►
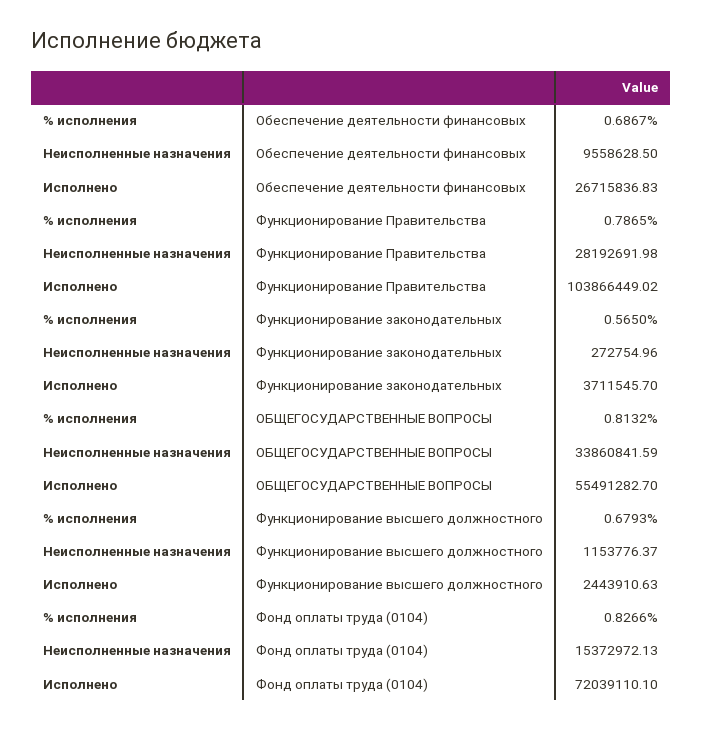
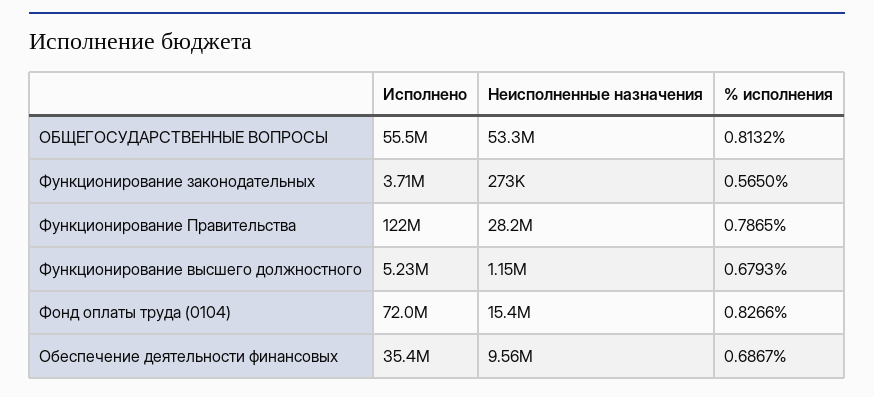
  {
    "% исполнения": {
      "Обеспечение деятельности финансовых": 0.6867,
      "Функционирование Правительства": 0.7865,
      "Функционирование законодательных": 0.565,
      "ОБЩЕГОСУДАРСТВЕННЫЕ ВОПРОСЫ": 0.8132,
      "Функционирование высшего должностного": 0.6793,
      "Фонд оплаты труда (0104)": 0.8266
    },
    "Неисполненные назначения": {
      "Обеспечение деятельности финансовых": 9558628.5,
      "Функционирование Правительства": 28192691.98,
      "Функционирование законодательных": 272754.96,
-     "ОБЩЕГОСУДАРСТВЕННЫЕ ВОПРОСЫ": 33860841.59,
+     "ОБЩЕГОСУДАРСТВЕННЫЕ ВОПРОСЫ": 53300000,
      "Функционирование высшего должностного": 1153776.37,
      "Фонд оплаты труда (0104)": 15372972.13
    },
    "Исполнено": {
-     "Обеспечение деятельности финансовых": 26715836.83,
+     "Обеспечение деятельности финансовых": 35400000,
-     "Функционирование Правительства": 103866449.02,
+     "Функционирование Правительства": 122000000,
      "Функционирование законодательных": 3711545.7,
      "ОБЩЕГОСУДАРСТВЕННЫЕ ВОПРОСЫ": 55491282.7,
-     "Функционирование высшего должностного": 2443910.63,
+     "Функционирование высшего должностного": 5230000,
      "Фонд оплаты труда (0104)": 72039110.1
    }
  }

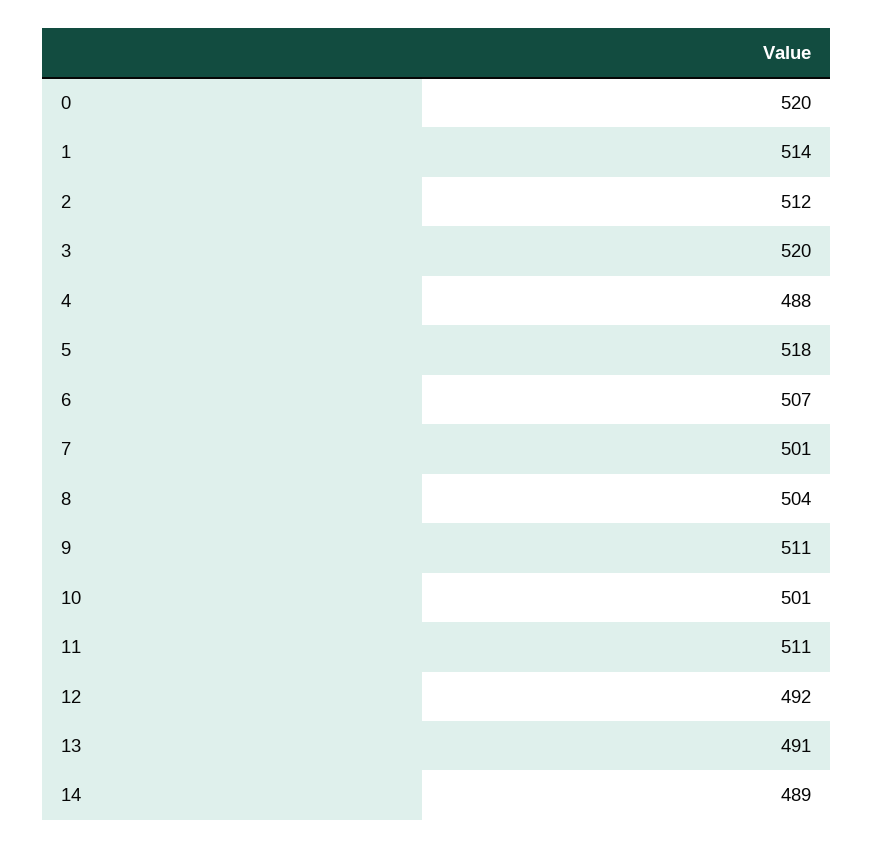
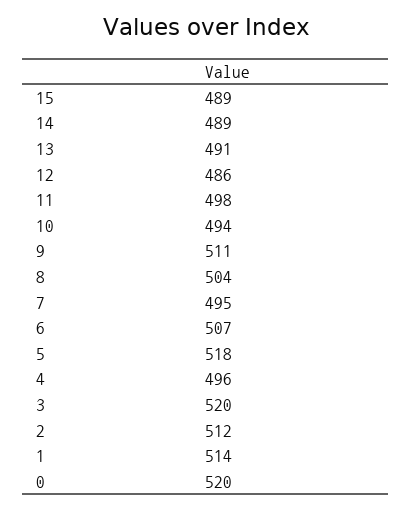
  {
    "0": 520,
    "1": 514,
    "2": 512,
    "3": 520,
-   "4": 488,
+   "4": 496,
    "5": 518,
    "6": 507,
-   "7": 501,
+   "7": 495,
    "8": 504,
    "9": 511,
-   "10": 501,
+   "10": 494,
-   "11": 511,
+   "11": 498,
-   "12": 492,
+   "12": 486,
    "13": 491,
-   "14": 489
+   "14": 489,
+   "15": 489
  }

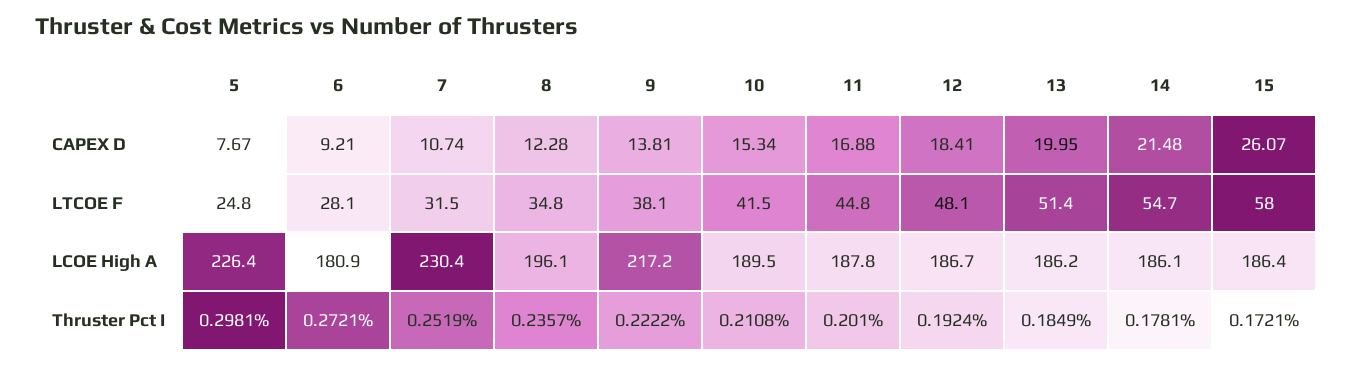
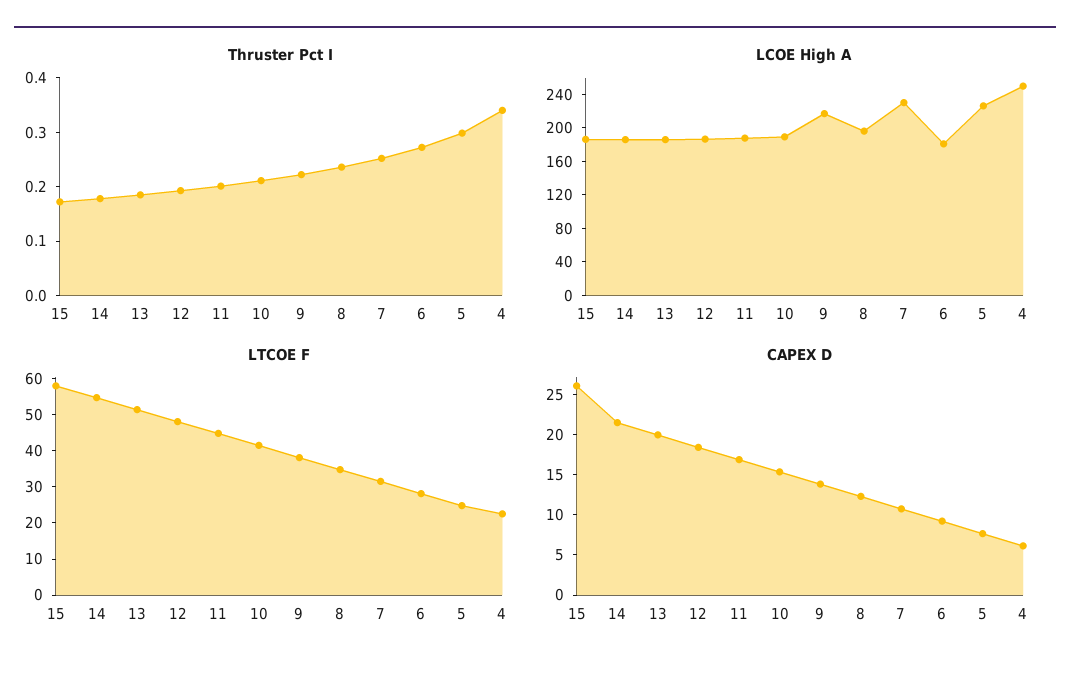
  {
    "CAPEX D": {
      "5": 7.67,
      "6": 9.21,
      "7": 10.74,
      "8": 12.28,
      "9": 13.81,
      "10": 15.34,
      "11": 16.88,
      "12": 18.41,
      "13": 19.95,
      "14": 21.48,
-     "15": 26.07
+     "15": 26.07,
+     "4": 6
    },
    "LTCOE F": {
      "5": 24.8,
      "6": 28.1,
      "7": 31.5,
      "8": 34.8,
      "9": 38.1,
      "10": 41.5,
      "11": 44.8,
      "12": 48.1,
      "13": 51.4,
      "14": 54.7,
-     "15": 58
+     "15": 58,
+     "4": 22.5
    },
    "LCOE High A": {
      "5": 226.4,
      "6": 180.9,
      "7": 230.4,
      "8": 196.1,
      "9": 217.2,
      "10": 189.5,
      "11": 187.8,
      "12": 186.7,
      "13": 186.2,
      "14": 186.1,
-     "15": 186.4
+     "15": 186.4,
+     "4": 250
    },
    "Thruster Pct I": {
      "5": 0.2981,
      "6": 0.2721,
      "7": 0.2519,
      "8": 0.2357,
      "9": 0.2222,
      "10": 0.2108,
      "11": 0.201,
      "12": 0.1924,
      "13": 0.1849,
      "14": 0.1781,
-     "15": 0.1721
+     "15": 0.1721,
+     "4": 0.34
    }
  }

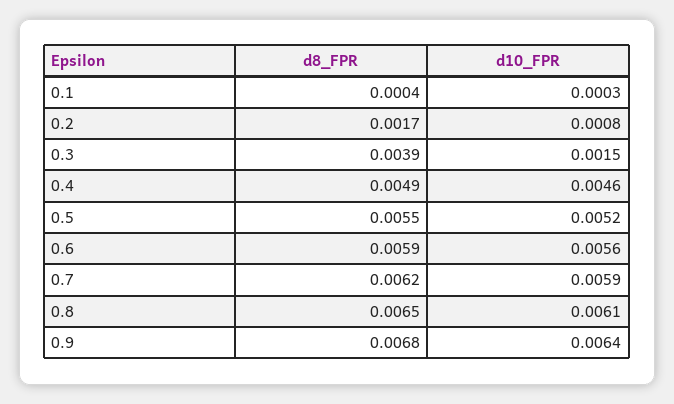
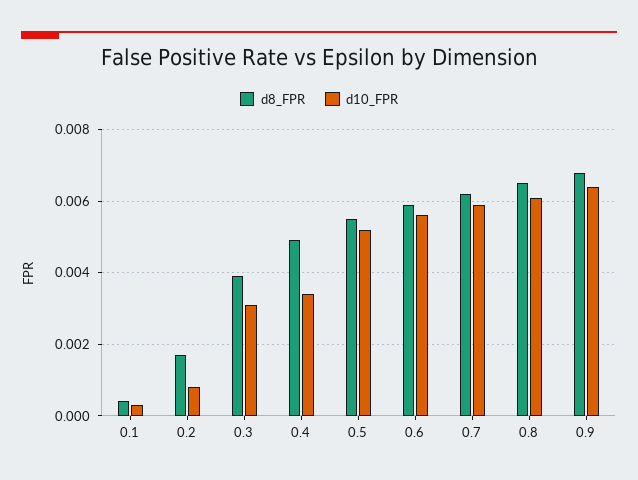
  {
    "d8_FPR": {
      "0.1": 0.0004,
      "0.2": 0.0017,
      "0.3": 0.0039,
      "0.4": 0.0049,
      "0.5": 0.0055,
      "0.6": 0.0059,
      "0.7": 0.0062,
      "0.8": 0.0065,
      "0.9": 0.0068
    },
    "d10_FPR": {
      "0.1": 0.0003,
      "0.2": 0.0008,
-     "0.3": 0.0015,
+     "0.3": 0.003,
-     "0.4": 0.0046,
+     "0.4": 0.0035,
      "0.5": 0.0052,
      "0.6": 0.0056,
      "0.7": 0.0059,
      "0.8": 0.0061,
      "0.9": 0.0064
    }
  }

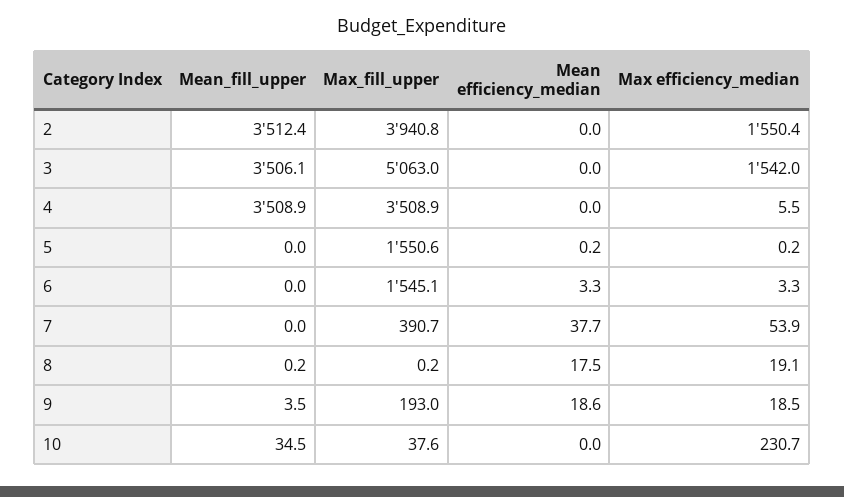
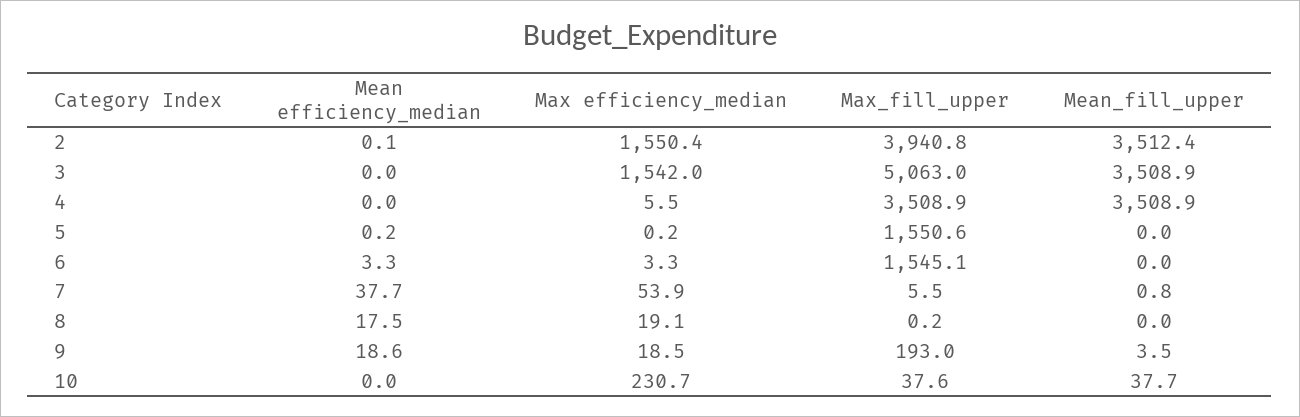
  {
    "Mean_fill_upper": {
      "2": 3512.4,
-     "3": 3506.1,
+     "3": 3508.9,
      "4": 3508.9,
      "5": 0,
      "6": 0,
-     "7": 0,
+     "7": 0.8,
-     "8": 0.2,
+     "8": 0,
      "9": 3.5,
-     "10": 34.5
+     "10": 37.7
    },
    "Max_fill_upper": {
      "2": 3940.8,
      "3": 5063,
      "4": 3508.9,
      "5": 1550.6,
      "6": 1545.1,
-     "7": 390.7,
+     "7": 5.5,
      "8": 0.2,
      "9": 193,
      "10": 37.6
    },
    "Mean efficiency_median": {
-     "2": 0,
+     "2": 0.1,
      "3": 0,
      "4": 0,
      "5": 0.2,
      "6": 3.3,
      "7": 37.7,
      "8": 17.5,
      "9": 18.6,
      "10": 0
    },
    "Max efficiency_median": {
      "2": 1550.4,
      "3": 1542,
      "4": 5.5,
      "5": 0.2,
      "6": 3.3,
      "7": 53.9,
      "8": 19.1,
      "9": 18.5,
      "10": 230.7
    }
  }

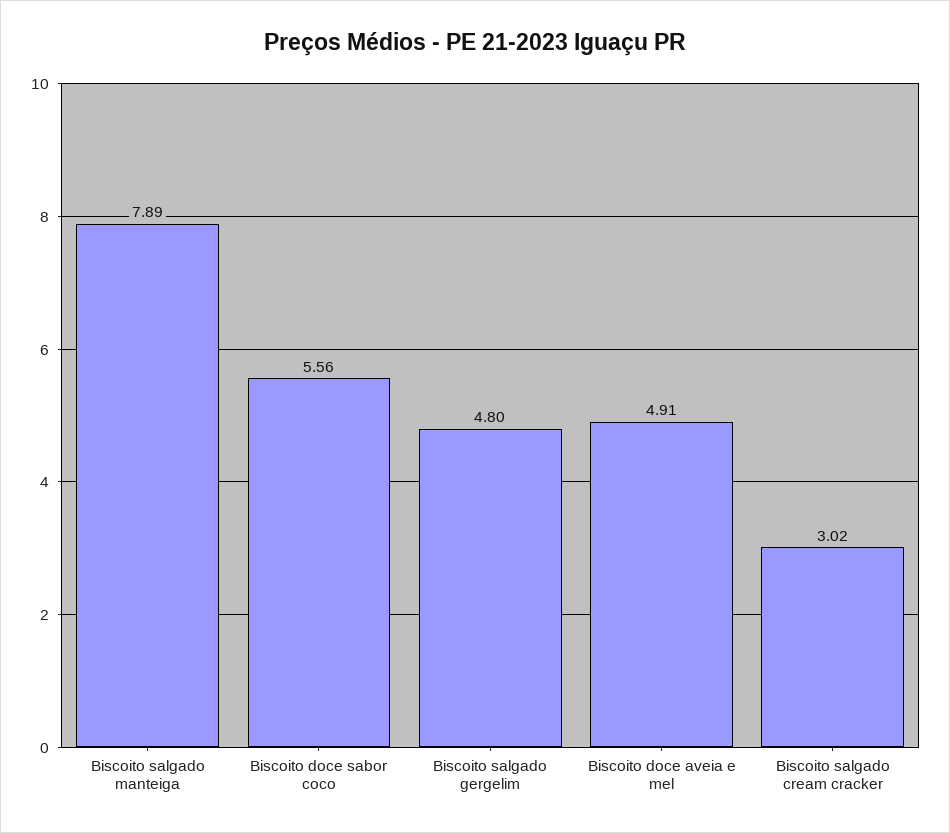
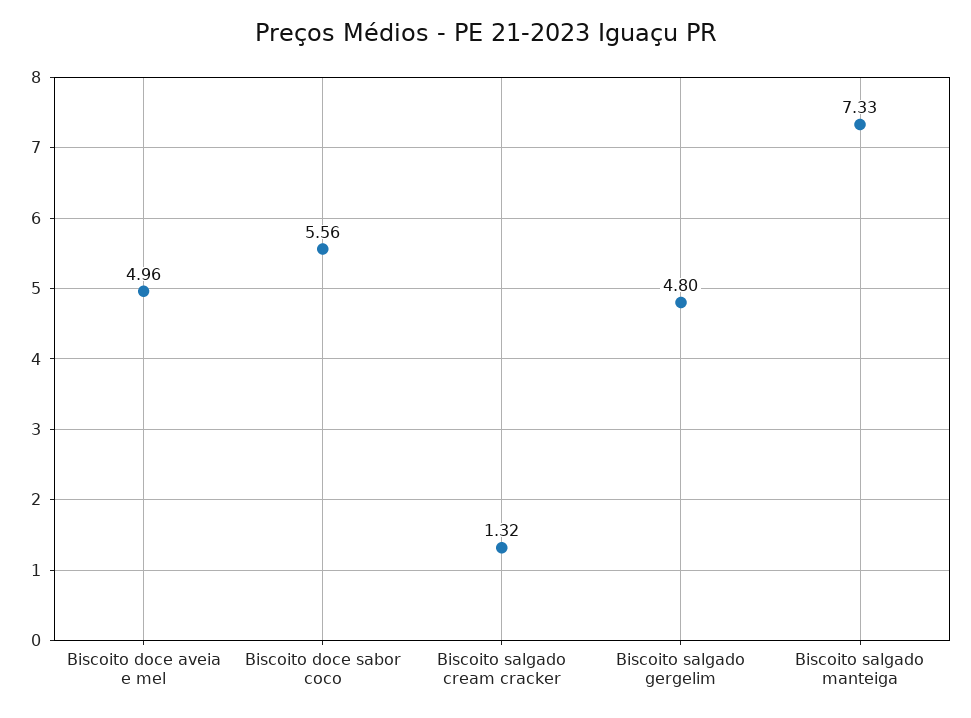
  {
-   "Biscoito salgado manteiga": 7.89,
+   "Biscoito salgado manteiga": 7.33,
    "Biscoito doce sabor coco": 5.56,
    "Biscoito salgado gergelim": 4.8,
-   "Biscoito doce aveia e mel": 4.91,
+   "Biscoito doce aveia e mel": 4.96,
-   "Biscoito salgado cream cracker": 3.02
+   "Biscoito salgado cream cracker": 1.32
  }

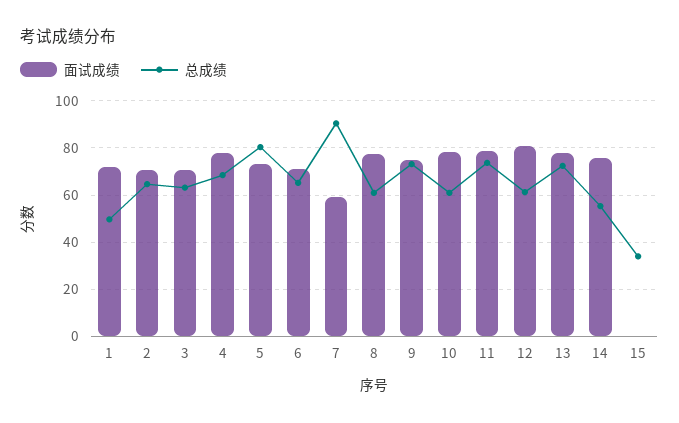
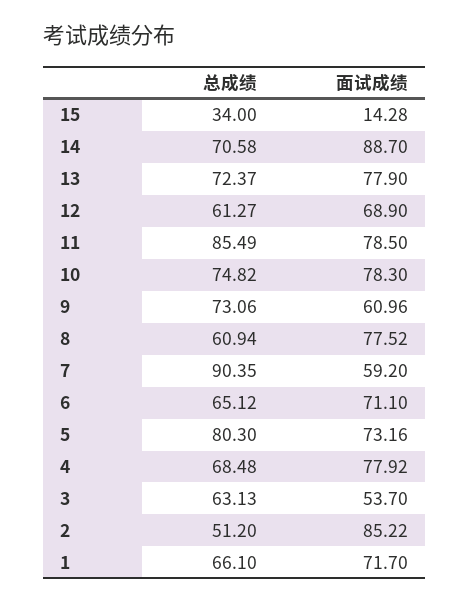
  {
    "面试成绩": {
      "1": 71.7,
-     "2": 70,
+     "2": 85.22,
-     "3": 70,
+     "3": 53.7,
      "4": 77.92,
      "5": 73.16,
      "6": 71.1,
      "7": 59.2,
      "8": 77.52,
-     "9": 75,
+     "9": 60.96,
      "10": 78.3,
      "11": 78.5,
-     "12": 80,
+     "12": 68.9,
      "13": 77.9,
-     "14": 75,
+     "14": 88.7,
-     "15": 0
+     "15": 14.28
    },
    "总成绩": {
-     "1": 50,
+     "1": 66.1,
-     "2": 65,
+     "2": 51.2,
      "3": 63.13,
      "4": 68.48,
      "5": 80.3,
      "6": 65.12,
      "7": 90.35,
      "8": 60.94,
      "9": 73.06,
-     "10": 60,
+     "10": 74.82,
-     "11": 75,
+     "11": 85.49,
      "12": 61.27,
      "13": 72.37,
-     "14": 55,
+     "14": 70.58,
      "15": 34
    }
  }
◄
- **Problem to solve**
Please return a copy of each line in the entries that has the string "деятельности".

- **Task result**
      "Обеспечение деятельности финансовых": 0.6867,
      "Обеспечение деятельности финансовых": 9558628.5,
-     "Обеспечение деятельности финансовых": 26715836.83,
+     "Обеспечение деятельности финансовых": 35400000,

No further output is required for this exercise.